**Tasks:**
a – List every person named in the camp secret-missions passage below.
b – Extend the camp secret-missions passage below, picking up after its final sentence.

**Page extract:**
..........

1. Blush — Offering a campmate a cup of tea
2. Eyeshadow — Hugging another campmate
3. Lipstick — Interact with three different campmates

Dipper failed his first mission, after Abbie noticed his blush, meaning the camp didn't win chilli. He remained undetected in the second and third missions, winning mixed herbs and salt & pepper for his campmates.

===Jess' Secret Mission: Secret Cave===
Jess had to recruit a campmate and find the entrance to a secret cave which could be opened using the code words "open sesame seeds" without being noticed or followed. Jess chose Travis and when they entered the cave, they found two cheeseburgers. After eating the burgers, they found out they had to recruit a third campmate, so they chose Toni and found french fries when they returned to the cave. The reward for winning the mission were delivered McDonald's meals for lunch.

..........

**Listed records:**
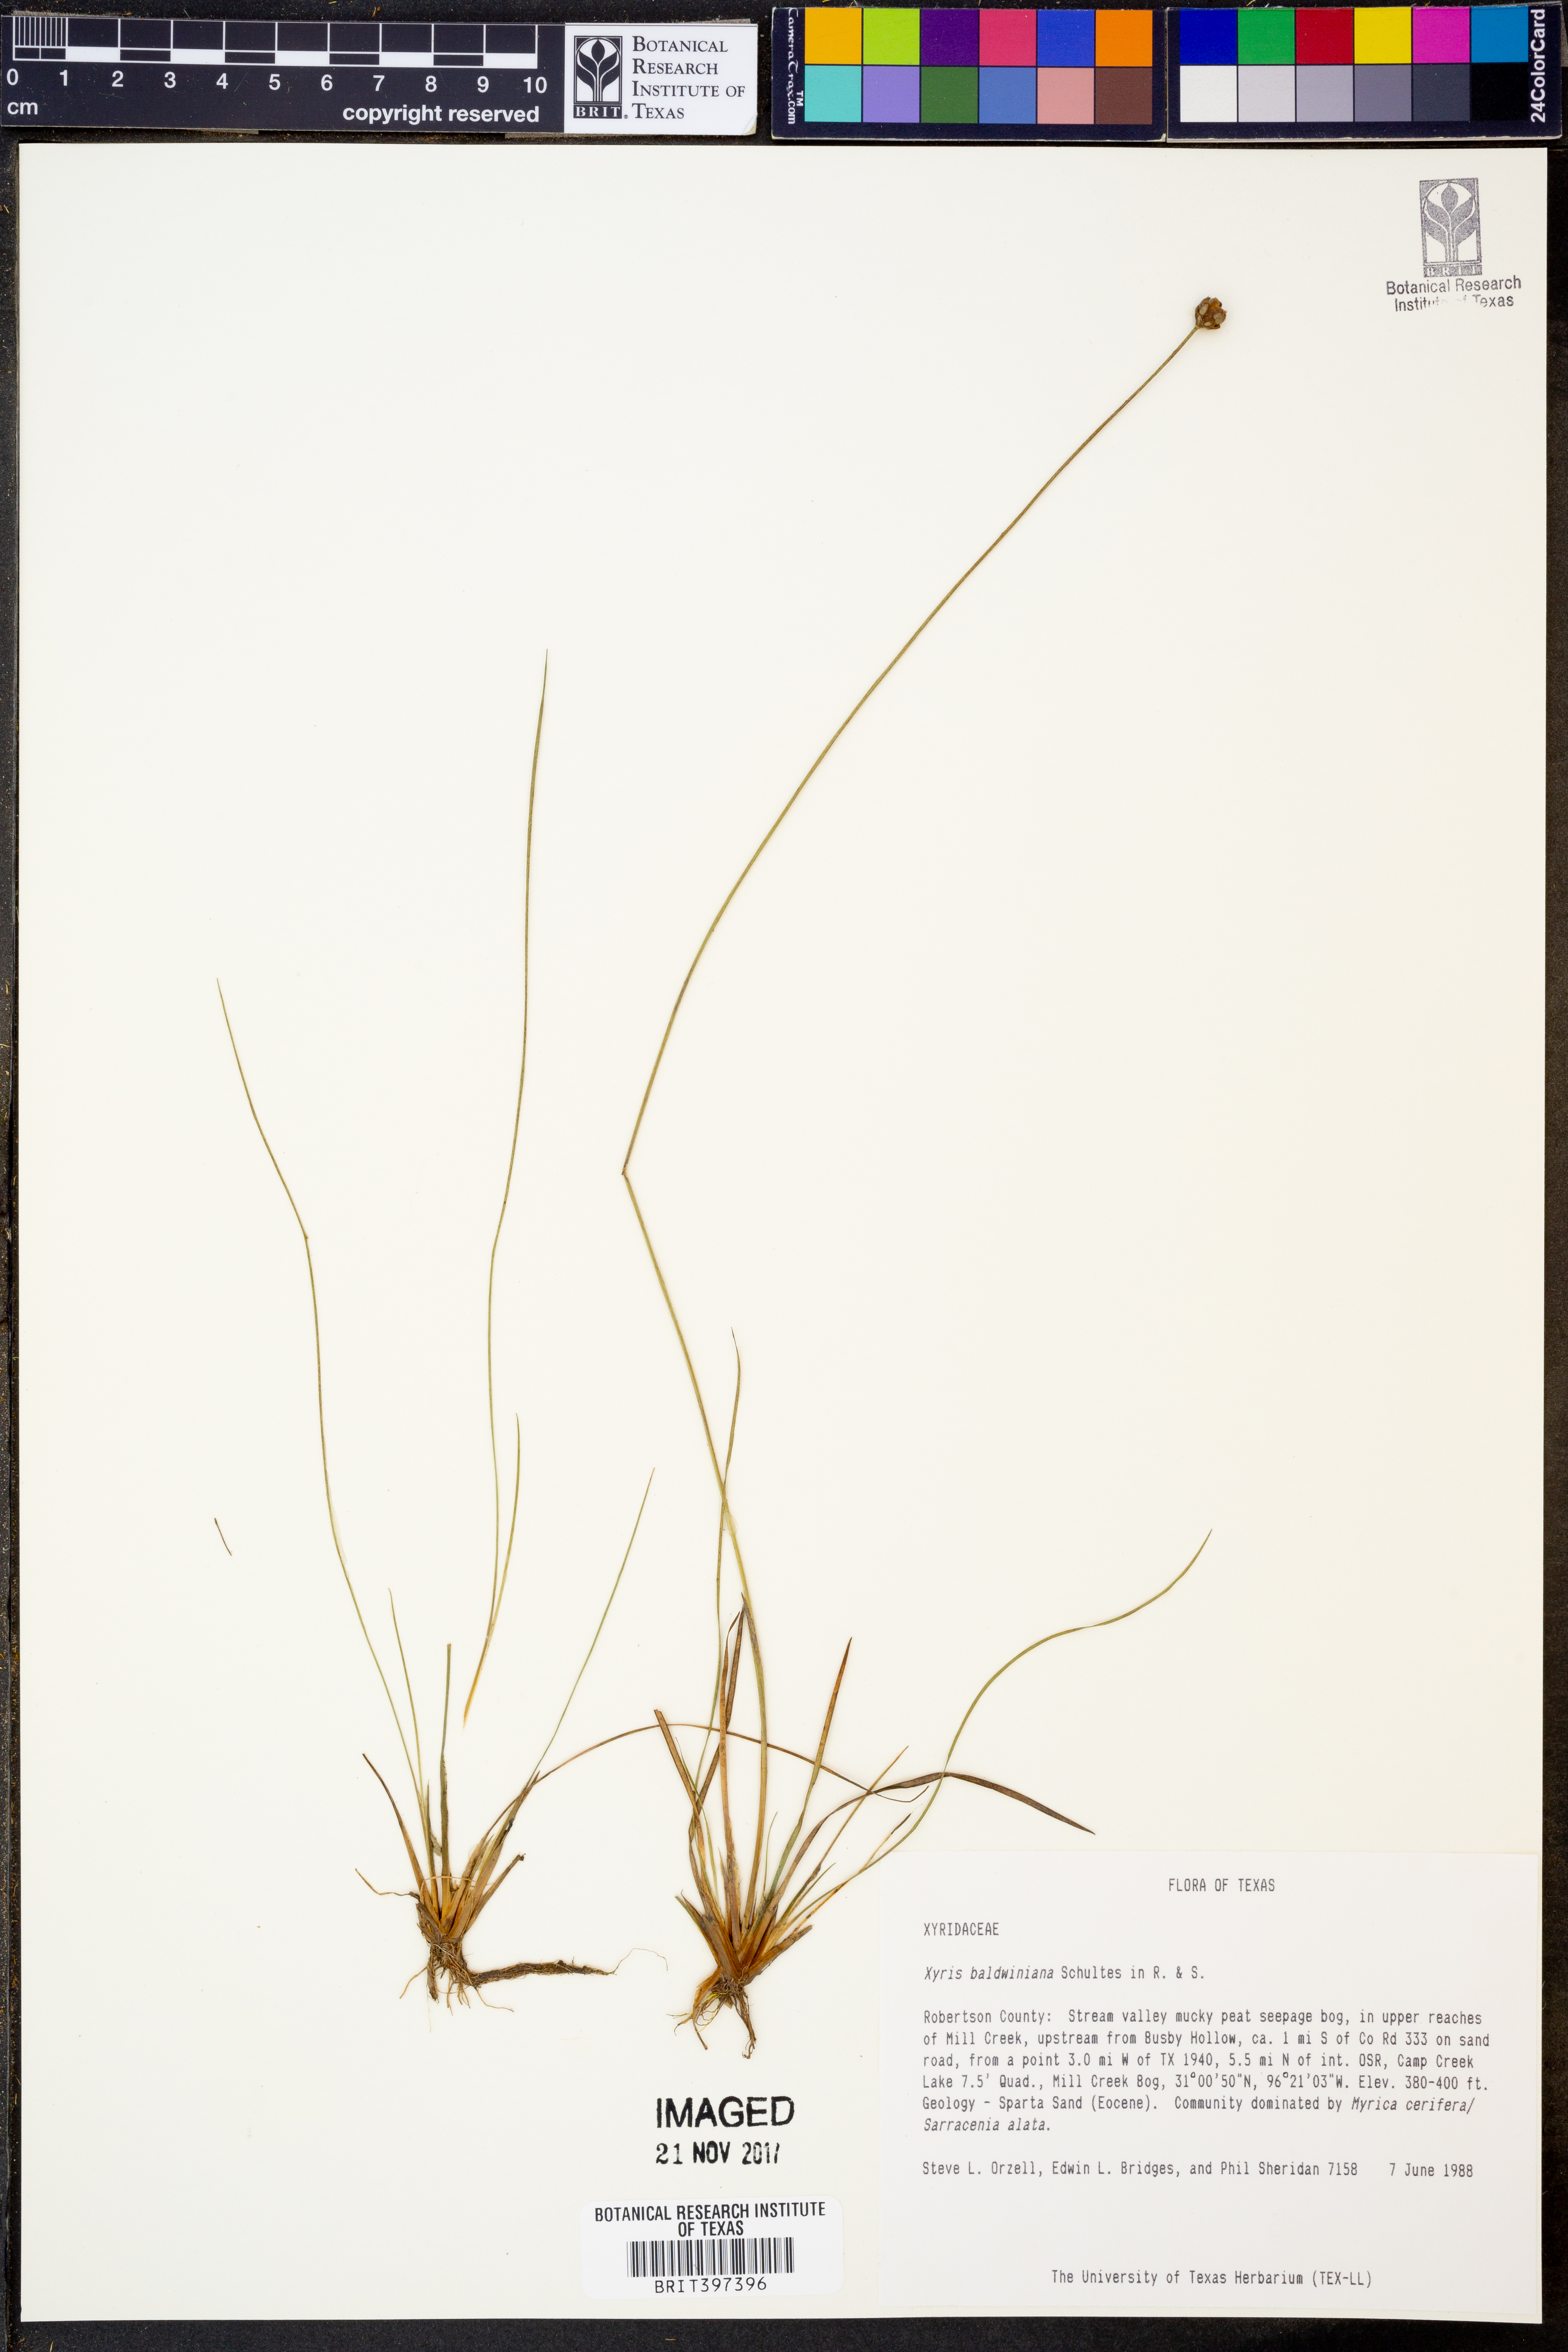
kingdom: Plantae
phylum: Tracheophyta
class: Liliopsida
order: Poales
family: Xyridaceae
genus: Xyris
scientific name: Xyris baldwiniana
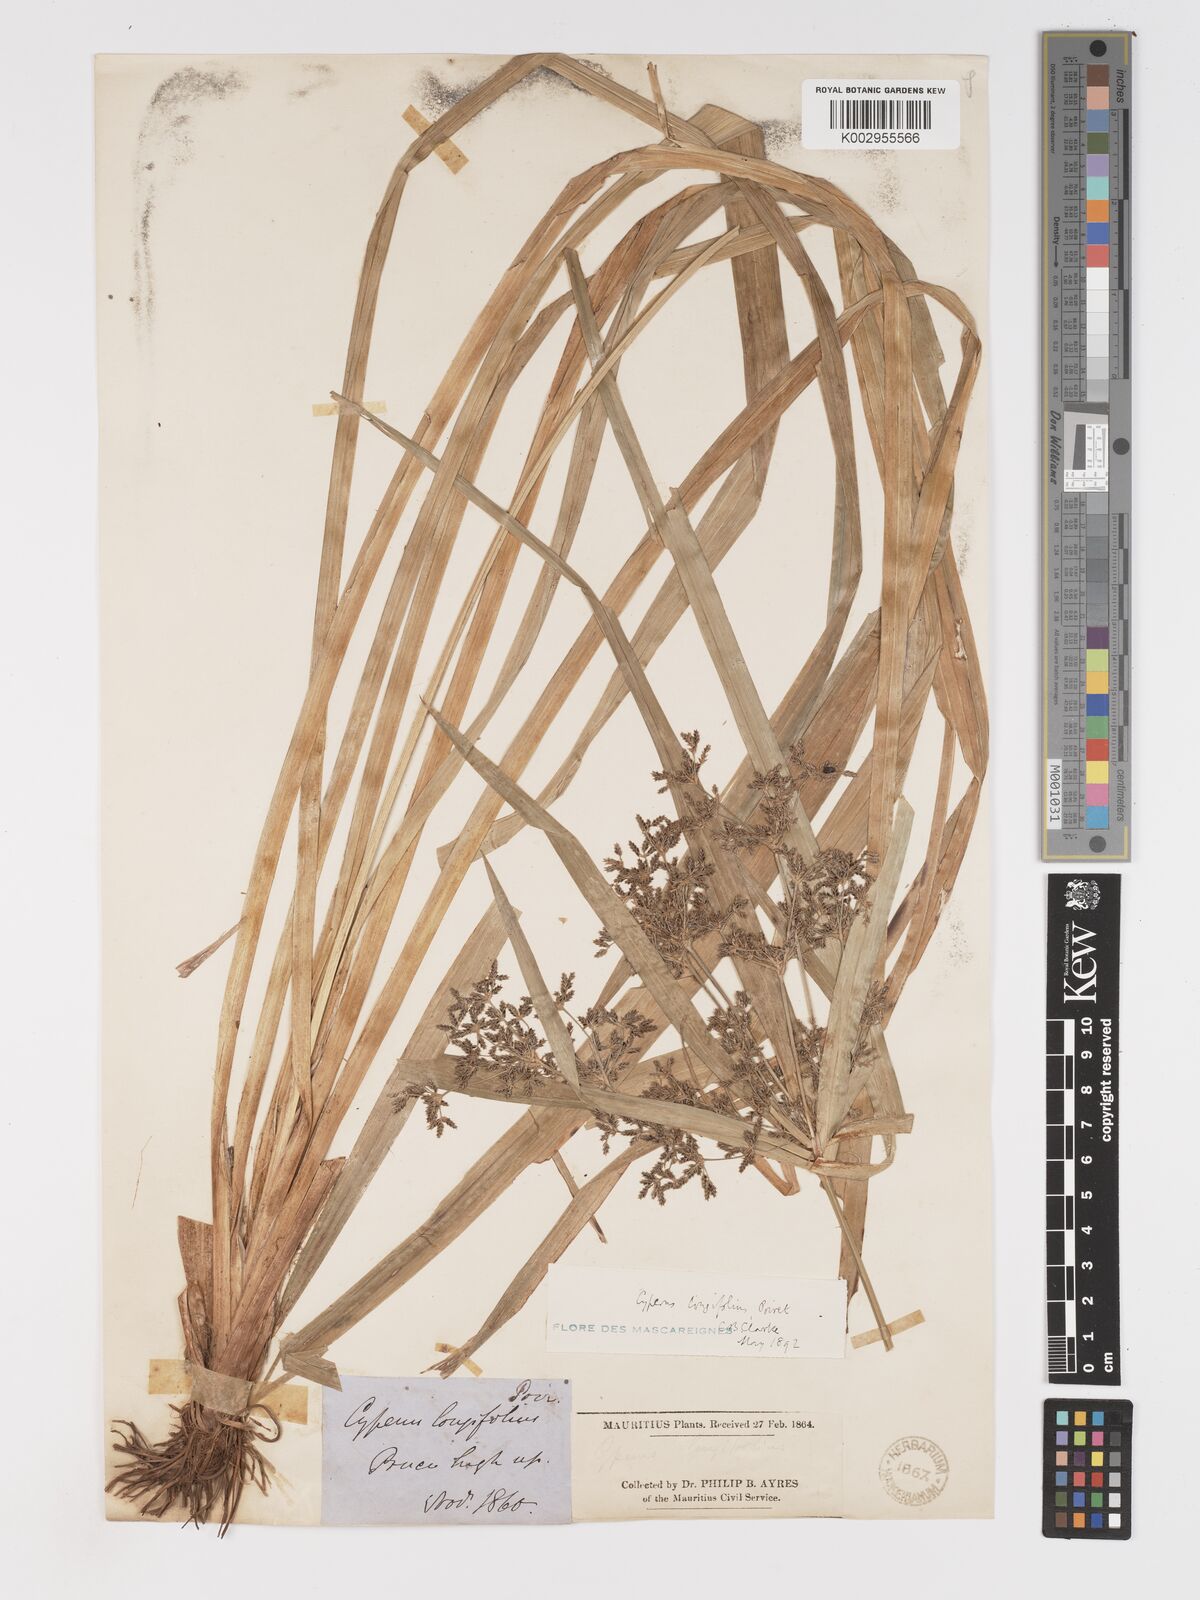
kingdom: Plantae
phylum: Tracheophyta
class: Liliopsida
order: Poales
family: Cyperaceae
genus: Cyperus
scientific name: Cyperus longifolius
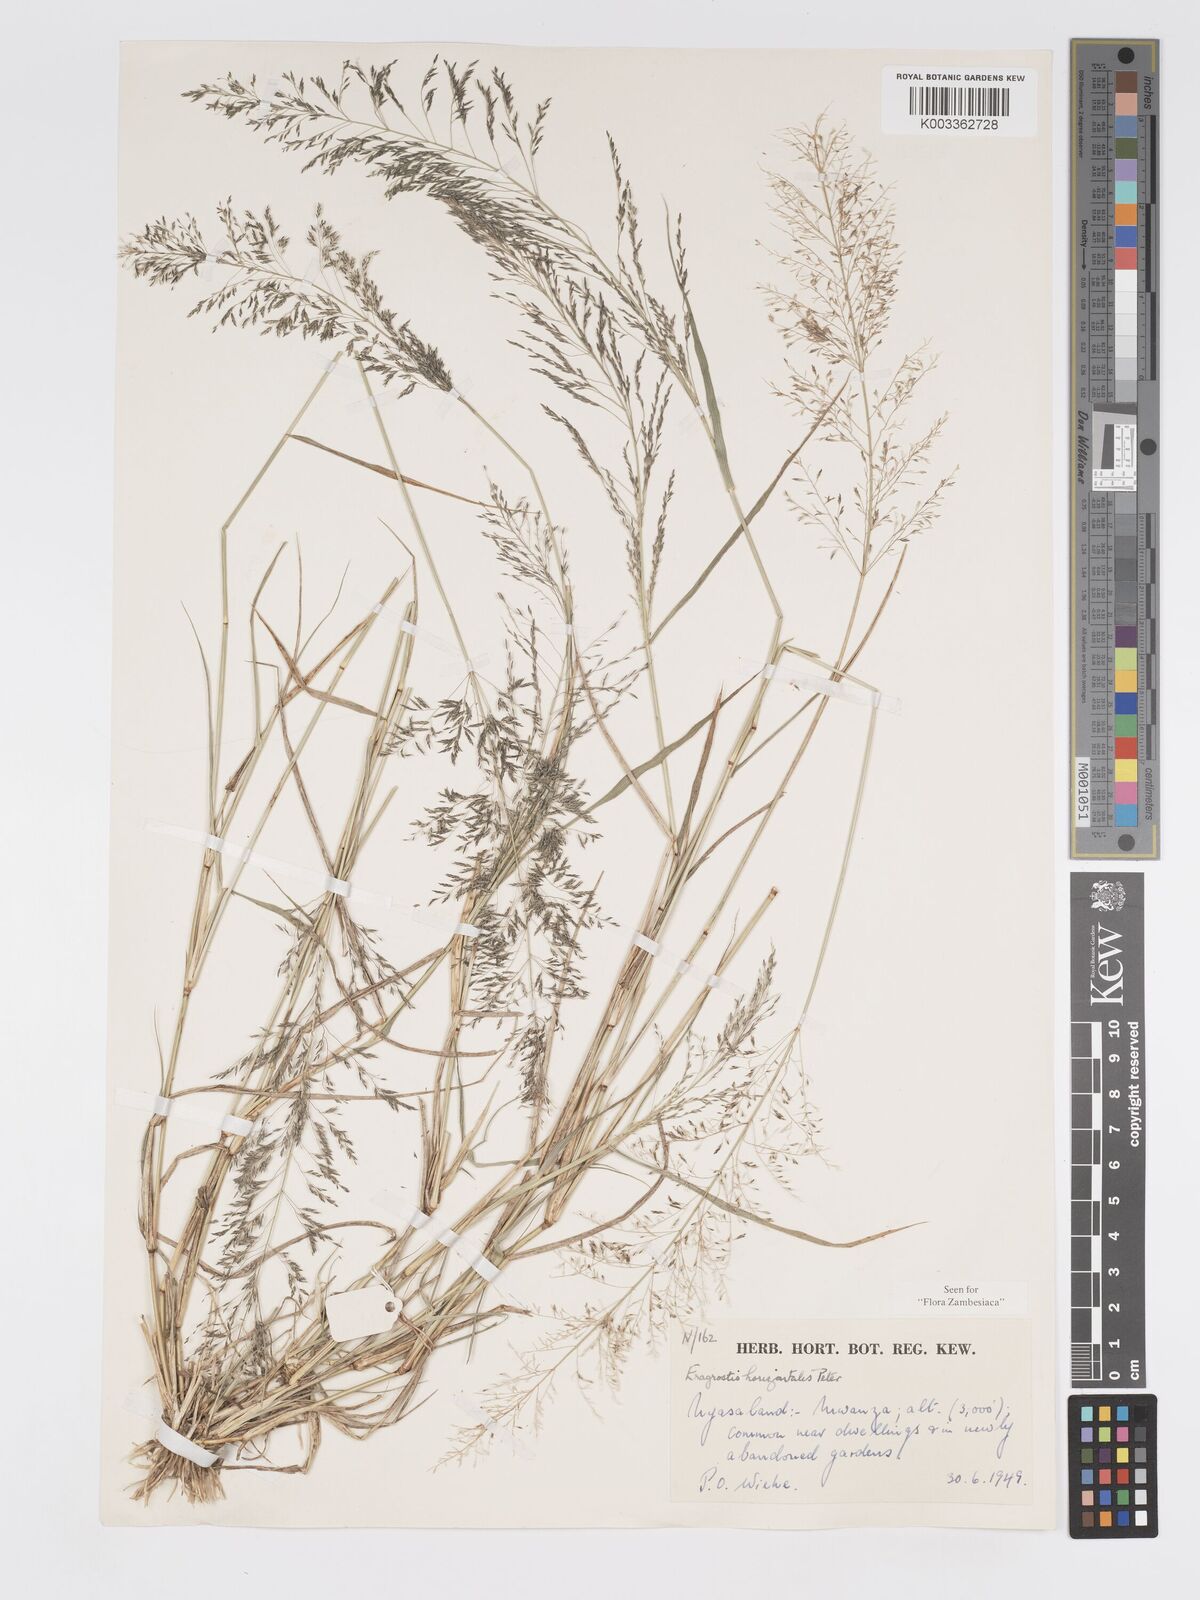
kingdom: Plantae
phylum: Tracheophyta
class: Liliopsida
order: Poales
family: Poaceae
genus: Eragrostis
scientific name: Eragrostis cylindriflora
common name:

..........

**Solved tasks:**
a – Dipper, Abbie, Jess, Travis, Toni

b –
===Alli's Secret Mission: Secret Selfie===
In episode 12, Alli was given a phone in the Tok Tokki and had to take one selfie with each of her campmates without them noticing. She succeeded in the challenge and won cups of hot chocolate for the camp.

===Toni's Secret Mission: News Headlines===
In episode 15, Toni was given a number of newspaper headlines and had to make them happen. They included accusing Jess of farting, telling a boring story to at least three people and burning Abbie's sock. As a reward for completing the mission, she won popcorn, butter and salt for the camp.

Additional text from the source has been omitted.